Menurut hemat penulis, alam pikiran Komunisme cacat karena status
ilmiahnya (lihat pandangan Komunisme Ilmiah) menolak untuk disanggah,
diragukan, atau dikoreksi.
Padahal, menurut Popper (2009, 471-476), falsifikasi atau proses
menyanggah suatu teori atau hukum ilmiah merupakan aspek wajib dalam
ilmu pengetahuan. Jika teori atau hukum ilmiah menolak untuk
difalsifikasi, maka hal itu tidak lebih dari sekadar ilmu semu atau
pseudoscience. Namun, hal ini berhasil dihindari oleh Mao Zedong ketika
ia membawa Marxisme-Leninisme ke Tiongkok.
Bagaimana Komunisme Bertengger di Tiongkok?
Membahas Komunisme Tiongkok tidak bisa lepas dari sosok Mao Zedong,
pendiri Partai Komunis Tiongkok yang juga merupakan Founding Father
Republik Rakyat Tiongkok. Pada dasarnya, Komunisme atau
Marxisme-Leninisme digunakan oleh Mao Zedong sebagai landasan perjuangan
pembebasan dari segala ketertindasan yang disebabkan oleh Imperialisme
dan Kapitalisme.
Pandangan Marxisme-Leninisme yang penuh dengan narasi tentang harapan
yang akan membebaskan manusia dari segala keterasingan telah menarik
perhatian Mao. Terlebih lagi, Marxisme-Leninisme pada saat itu telah
menunjukkan keampuhannya di Uni Soviet melalui Revolusi Bolshevik.
Hal ini yang membuat Mao yakin bahwa Marxisme-Leninisme merupakan
ideologi yang tepat untuk diadopsi oleh Tiongkok sebagai jalan menuju
pembebasan. Namun, Mao berbeda dari Lenin yang menganggap
Marxisme-Leninisme merupakan ideologi yang sudah final dan tidak dapat
disanggah (difalsifikasi), dikritik, atau disesuaikan dengan kondisi
masyarakat tertentu.
Mao tidak menelan mentah-mentah Marxisme-Leninisme. Mao menyesuaikan ideologi tersebut dengan kondisi
politik dan historis Tiongkok.
Sekurang-kurangnya, menurut Arif Dirlik (1996, 124), terdapat dua ciri
khas Marxisme-Leninisme ala Tiongkok. Pertama, Marxisme-Leninisme
disesuaikan oleh Mao berdasarkan tiga tuntutan situasi historis yang
dihadapinya di Tiongkok.
Pertama, dimensi global atau Marxisme-Leninisme sebagai kekuatan untuk
melawan hegemoni Kapitalisme internasional.
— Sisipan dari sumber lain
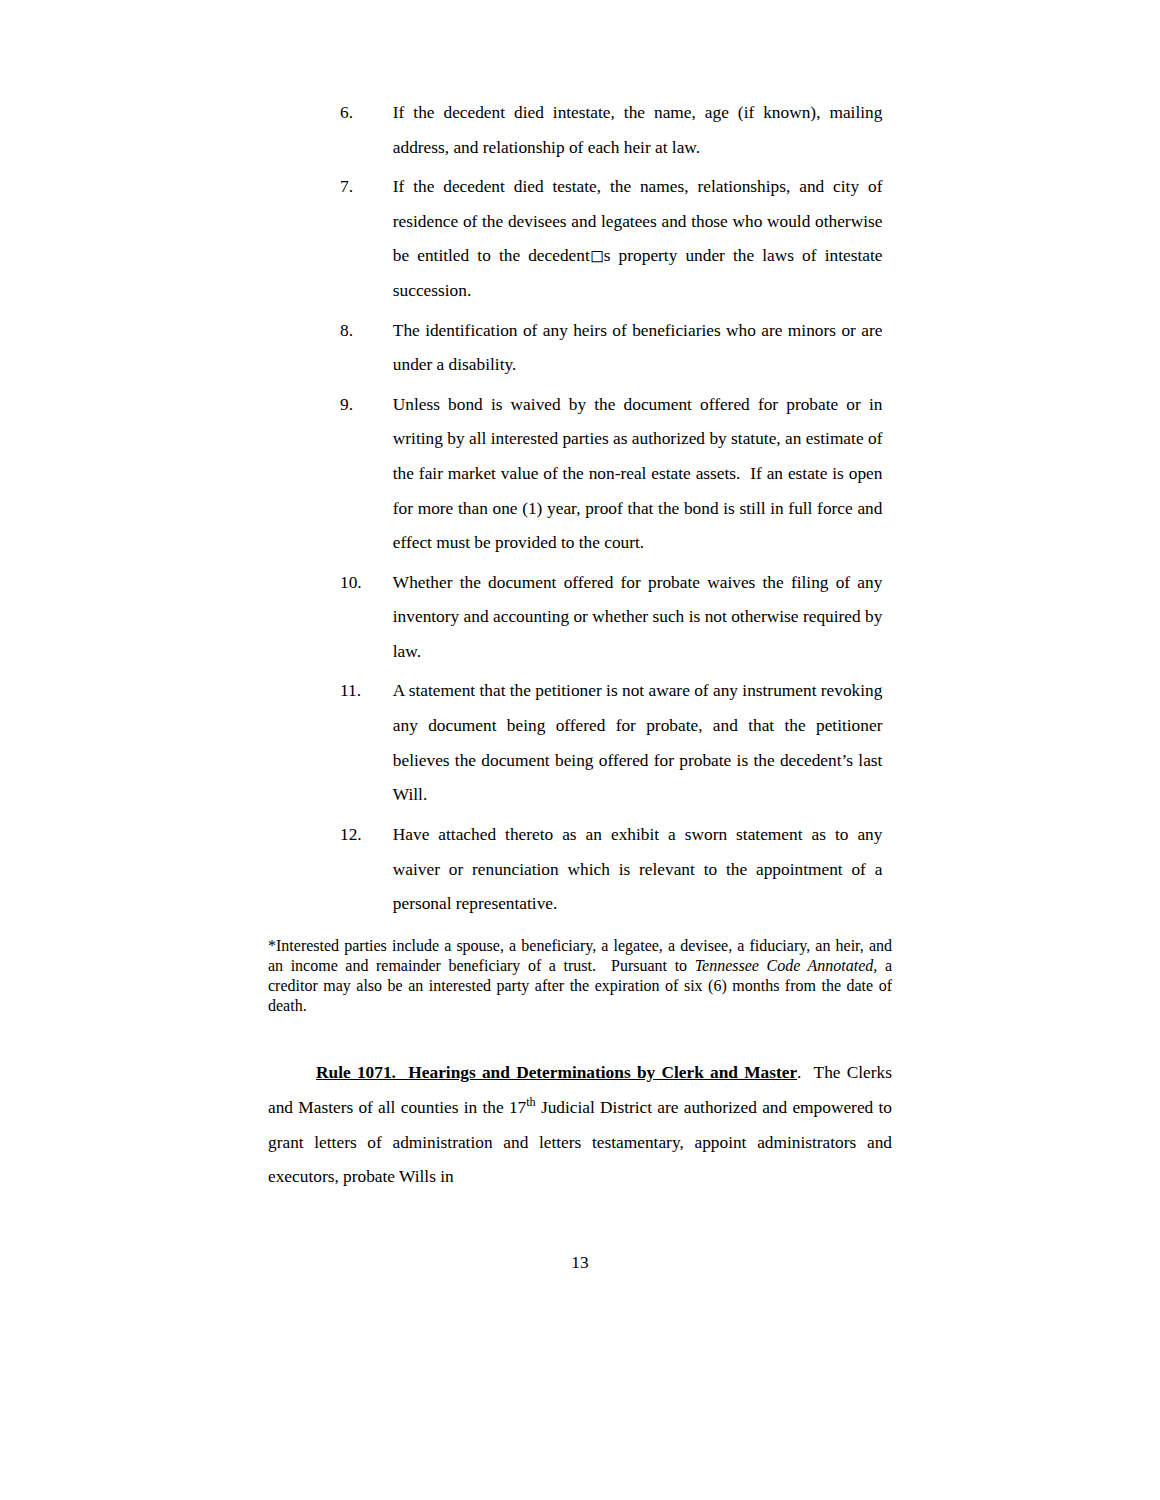6. If the decedent died intestate, the name, age (if known), mailing address, and relationship of each heir at law.
7. If the decedent died testate, the names, relationships, and city of residence of the devisees and legatees and those who would otherwise be entitled to the decedent◻s property under the laws of intestate succession.
8. The identification of any heirs of beneficiaries who are minors or are under a disability.
9. Unless bond is waived by the document offered for probate or in writing by all interested parties as authorized by statute, an estimate of the fair market value of the non-real estate assets. If an estate is open for more than one (1) year, proof that the bond is still in full force and effect must be provided to the court.
10. Whether the document offered for probate waives the filing of any inventory and accounting or whether such is not otherwise required by law.
11. A statement that the petitioner is not aware of any instrument revoking any document being offered for probate, and that the petitioner believes the document being offered for probate is the decedent’s last Will.
12. Have attached thereto as an exhibit a sworn statement as to any waiver or renunciation which is relevant to the appointment of a personal representative.
*Interested parties include a spouse, a beneficiary, a legatee, a devisee, a fiduciary, an heir, and an income and remainder beneficiary of a trust. Pursuant to Tennessee Code Annotated, a creditor may also be an interested party after the expiration of six (6) months from the date of death.
Rule 1071. Hearings and Determinations by Clerk and Master. The Clerks and Masters of all counties in the 17th Judicial District are authorized and empowered to grant letters of administration and letters testamentary, appoint administrators and executors, probate Wills in
13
Kedua, dimensi dunia ketiga
atau Marxisme-Leninisme sebagai sarana untuk mematahkan hegemoni asing
dan mengembalikan kedaulatan Tiongkok atas dirinya sendiri. Ketiga,
dimensi nasional atau Marxisme-Leninisme sebagai sarana untuk memastikan
kembali identitas Tiongkok.
Ketiga dimensi tersebut mengindikasikan dua hal terkait
Marxisme-Leninisme ala Tiongkok. Kaum Marxis Tiongkok harus menguasai
pengetahuan mendalam tentang bahasa serta sejarah Tiongkok (Schramm,
1971, 105) dan Marxisme-Leninisme berkaitan dengan kepentingan langsung
Mao Zedong dalam menjalankan strategi revolusioner yang bertujuan untuk
membebaskan rakyat Tiongkok dari penjajahan (Dirlik, 1996, 129).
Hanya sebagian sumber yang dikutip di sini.